Growcom chief executive officer Stephen Barnard said through the Gap Year campaign, the organisation is investing in young Australians, providing them with a better preview of the industry.

"We are also continuing investment in safe and ethical employers, to ensure workers have the best possible experience in the industry," Mr Barnard said.

"This is an opportunity to establish horticulture as not only a gap year option, but a rewarding career path."

Employers wanting to take on school leavers will need to demonstrate their commitment to fair employment practices through Fair Farms Certification or demonstrated commitment to good work practices.


As part of the collaboration, participating school leavers will be provided with pre-induction training through FarmReady Hub and assistance to find employment.

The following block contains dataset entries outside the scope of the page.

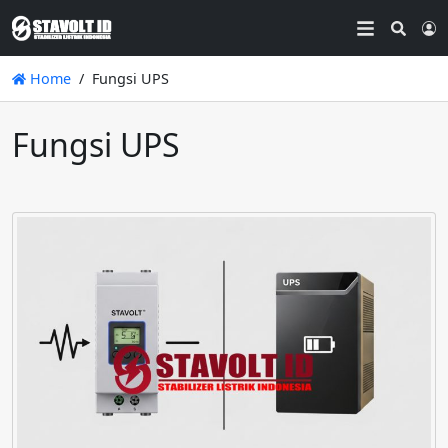
Searc
L
Home
Fungsi UPS
Fungsi UPS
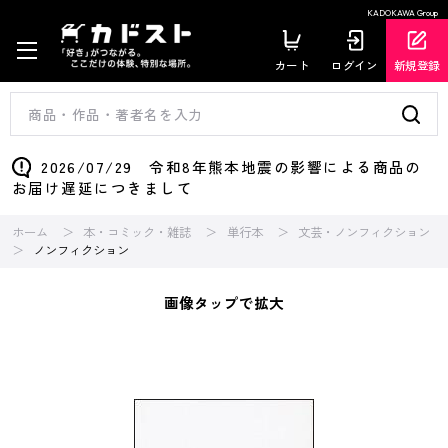
KADOKAWA Group
カート
ログイン
新規登録
2026/07/29 令和8年熊本地震の影響による商品の
お届け遅延につきまして
ホーム
本・コミック・雑誌
単行本
文芸・ノンフィクション
ノンフィクション
画像タップで拡大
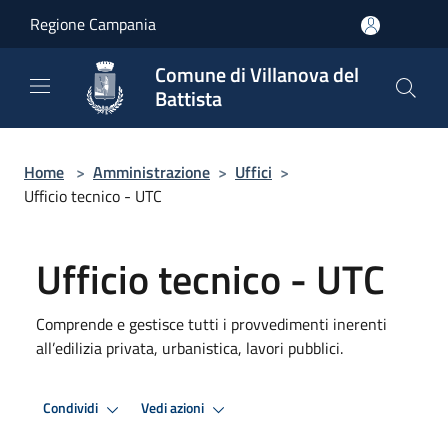
Salta al contenuto principale
Regione Campania
Comune di Villanova del
Battista
Home
>
Amministrazione
>
Uffici
>
Ufficio tecnico - UTC
Ufficio tecnico - UTC
Comprende e gestisce tutti i provvedimenti inerenti
all’edilizia privata, urbanistica, lavori pubblici.
Condividi
Vedi azioni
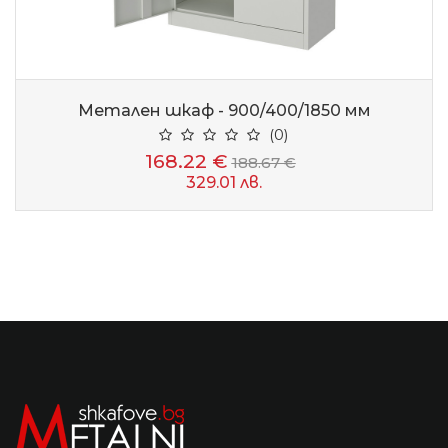
Метален шкаф - 900/400/1850 мм
(0)
168.22 €
188.67 €
329.01 лв.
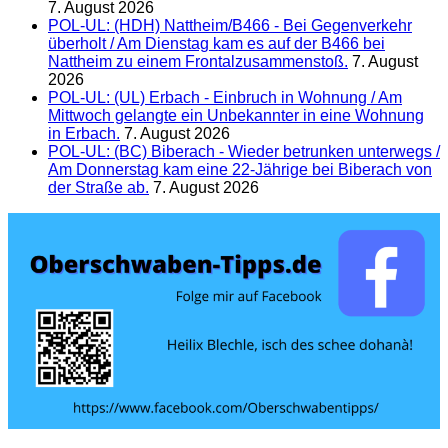
7. August 2026
POL-UL: (HDH) Nattheim/B466 - Bei Gegenverkehr
überholt / Am Dienstag kam es auf der B466 bei
Nattheim zu einem Frontalzusammenstoß.
7. August
2026
POL-UL: (UL) Erbach - Einbruch in Wohnung / Am
Mittwoch gelangte ein Unbekannter in eine Wohnung
in Erbach.
7. August 2026
POL-UL: (BC) Biberach - Wieder betrunken unterwegs /
Am Donnerstag kam eine 22-Jährige bei Biberach von
der Straße ab.
7. August 2026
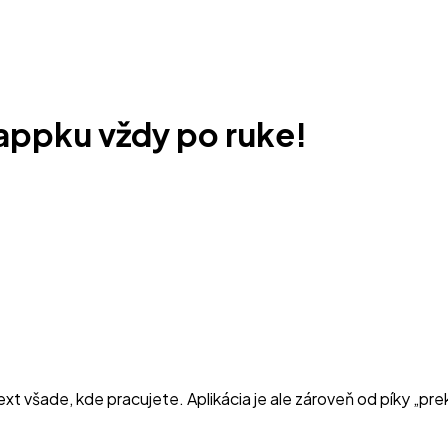
appku vždy po ruke!
ext všade, kde pracujete. Aplikácia je ale zároveň od píky „pre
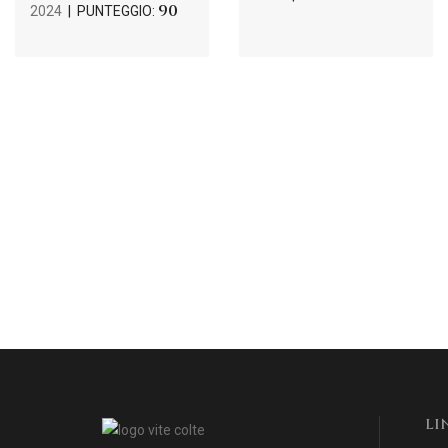
90
2024
| PUNTEGGIO:
LI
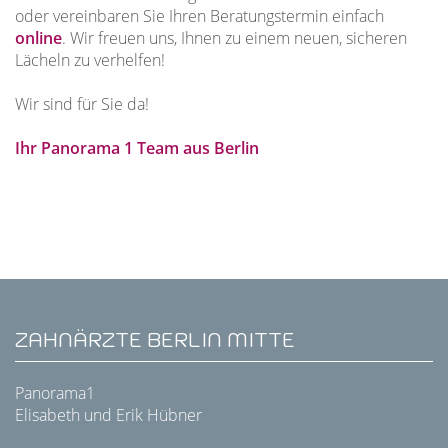
oder vereinbaren Sie Ihren Beratungstermin einfach
online
. Wir freuen uns, Ihnen zu einem neuen, sicheren
Lächeln zu verhelfen!
Wir sind für Sie da!
Ihr Panorama 1 Team aus Berlin
ZAHNÄRZTE BERLIN MITTE
Panorama1
Elisabeth und Erik Hübner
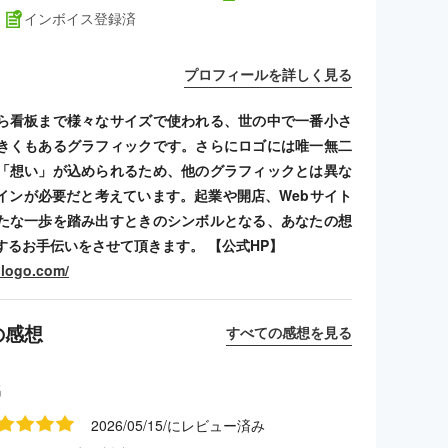
インボイス登録済
プロフィールを詳しく見る
ら看板まで様々なサイズで使われる、世の中で一番小さ
きくもあるグラフィックです。さらにロゴには唯一無二
「想い」が込められるため、他のグラフィックとは異な
インが必要だと考えています。起業や開店、Webサイト
たな一歩を踏み出すときのシンボルとなる、あなたの想
するお手伝いをさせて頂きます。 【公式HP】
hlogo.com/
の感想
すべての感想を見る
名
2026/05/15/にレビュー済み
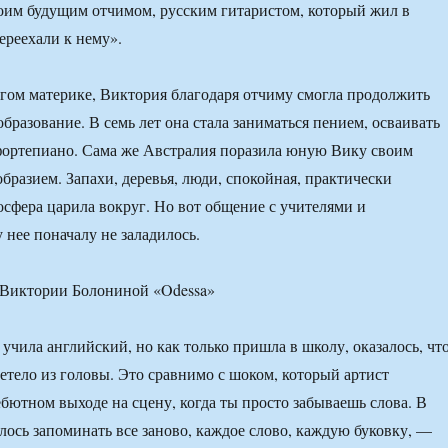
оим будущим отчимом, русским гитаристом, который жил в
ереехали к нему».
гом материке, Виктория благодаря отчиму смогла продолжить
бразование. В семь лет она стала заниматься пением, осваивать
 фортепиано. Сама же Австралия поразила юную Вику своим
разием. Запахи, деревья, люди, спокойная, практически
осфера царила вокруг. Но вот общение с учителями и
 нее поначалу не заладилось.
 Виктории Болониной «Odessa»
 учила английский, но как только пришла в школу, оказалось, чт
етело из головы. Это сравнимо с шоком, который артист
бютном выходе на сцену, когда ты просто забываешь слова. В
лось запоминать все заново, каждое слово, каждую буковку, —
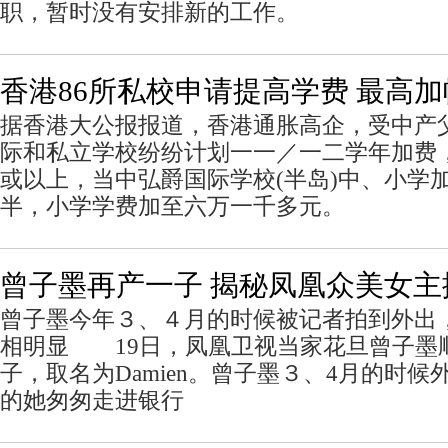
职，暂时没有安排新的工作。
香港86所私校申请提高学费 最高加
据香港大公报报道，香港通胀高企，受中产
际和私立学校纷纷计划一一／一二学年加费
或以上，当中弘爵国际学校(半岛)中、小学
半，小学学费加至六万一千多元。
曾子墨再产一子 揭秘凤凰众美女主
曾子墨今年３、４月的时候被记者拍到外出
相明显 19日，凤凰卫视当家花旦曾子墨
子，取名为Damien。曾子墨３、4月的时
的她匆匆走进银行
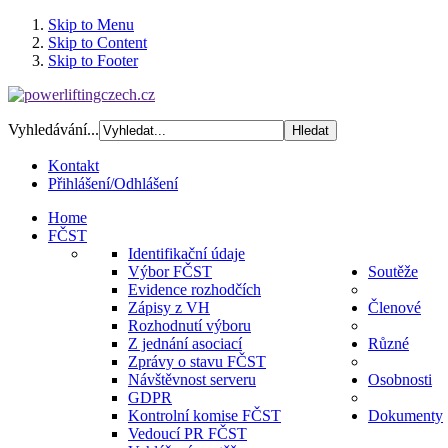
Skip to Menu
Skip to Content
Skip to Footer
Vyhledávání...
Kontakt
Přihlášení/Odhlášení
Home
FČST
Identifikační údaje
Výbor FČST
Soutěže
Evidence rozhodčích
Zápisy z VH
Členové
Rozhodnutí výboru
Z jednání asociací
Různé
Zprávy o stavu FČST
Návštěvnost serveru
Osobnosti
GDPR
Kontrolní komise FČST
Dokumenty
Vedoucí PR FČST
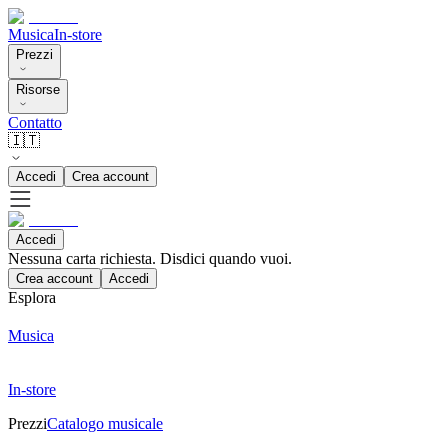
Musica
In-store
Prezzi
Risorse
Contatto
🇮🇹
Accedi
Crea account
Accedi
Nessuna carta richiesta. Disdici quando vuoi.
Crea account
Accedi
Esplora
Musica
In-store
Prezzi
Catalogo musicale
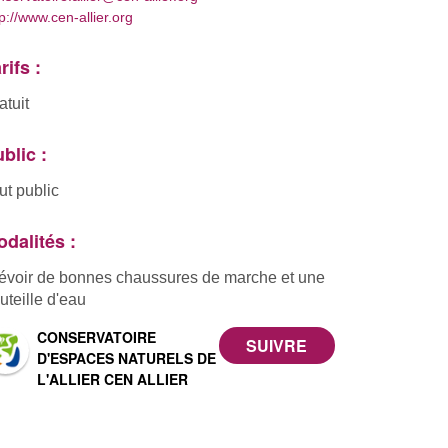
tp://www.cen-allier.org
rifs :
atuit
blic :
ut public
dalités :
évoir de bonnes chaussures de marche et une
uteille d'eau
CONSERVATOIRE
D'ESPACES NATURELS DE
L'ALLIER CEN ALLIER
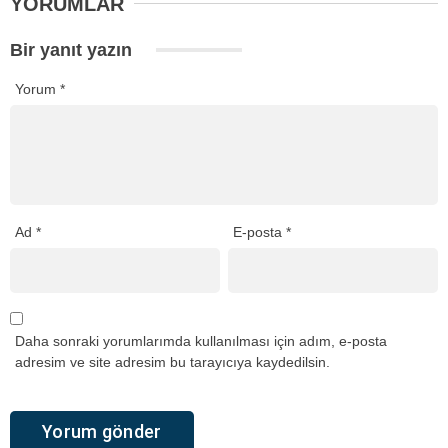
YORUMLAR
Bir yanıt yazın
Yorum
*
Ad
*
E-posta
*
Daha sonraki yorumlarımda kullanılması için adım, e-posta
adresim ve site adresim bu tarayıcıya kaydedilsin.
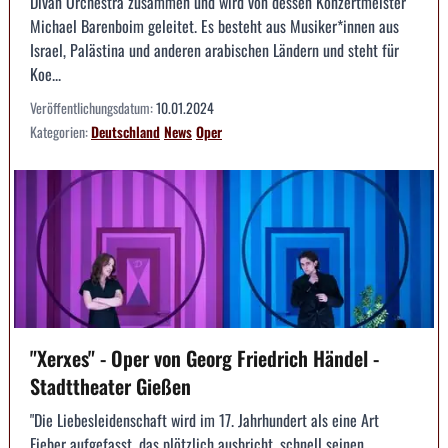
Divan Orchestra zusammen und wird von dessen Konzertmeister
Michael Barenboim geleitet. Es besteht aus Musiker*innen aus
Israel, Palästina und anderen arabischen Ländern und steht für
Koe...
Veröffentlichungsdatum:
10.01.2024
Kategorien:
Deutschland
News
Oper
"Xerxes" - Oper von Georg Friedrich Händel -
Stadttheater Gießen
"Die Liebesleidenschaft wird im 17. Jahrhundert als eine Art
Fieber aufgefasst, das plötzlich ausbricht, schnell seinen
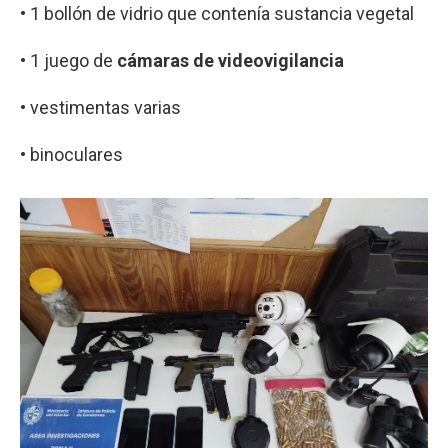
• 1 bollón de vidrio que contenía sustancia vegetal
• 1 juego de
cámaras de videovigilancia
• vestimentas varias
• binoculares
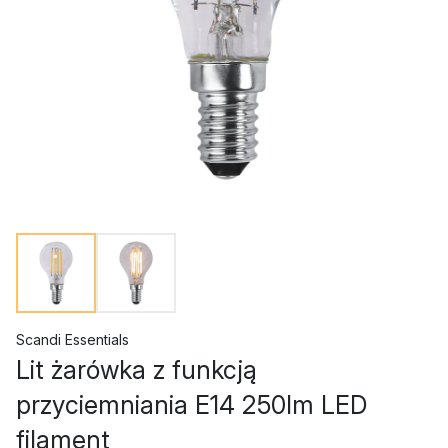
Scandi Essentials
Lit żarówka z funkcją
przyciemniania E14 250lm LED
filament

Year13 is dedicated to empowering young people to follow their passions, also working with government, employers, and educators to bridge the gap in youth employment.

The organisation has quickly established credibility with the 15 to 25-year-old demographic by producing engaging content that discusses the employment, education, and travel-related opportunities available to young Australians.

Year13 co-Founder and co-CEO Saxon Phipps said he and the Year13 team were excited about the opportunity this campaign provides as it mirrors the ethos of Year13.

"Ten years ago, when we wrote the first business plan for Year13, we envisioned helping young Australians make more informed and considered decisions about their futures while closing the gap between unemployed youth and industries with skill and job shortages," Mr Phipps said.

"There needs to be more focus on providing opportunities across regional and rural Australia and our partnership with Growcom does exactly that.

"We want to promote horticulture as a fulfilling career while giving young Australians more options of meaningful career pathways."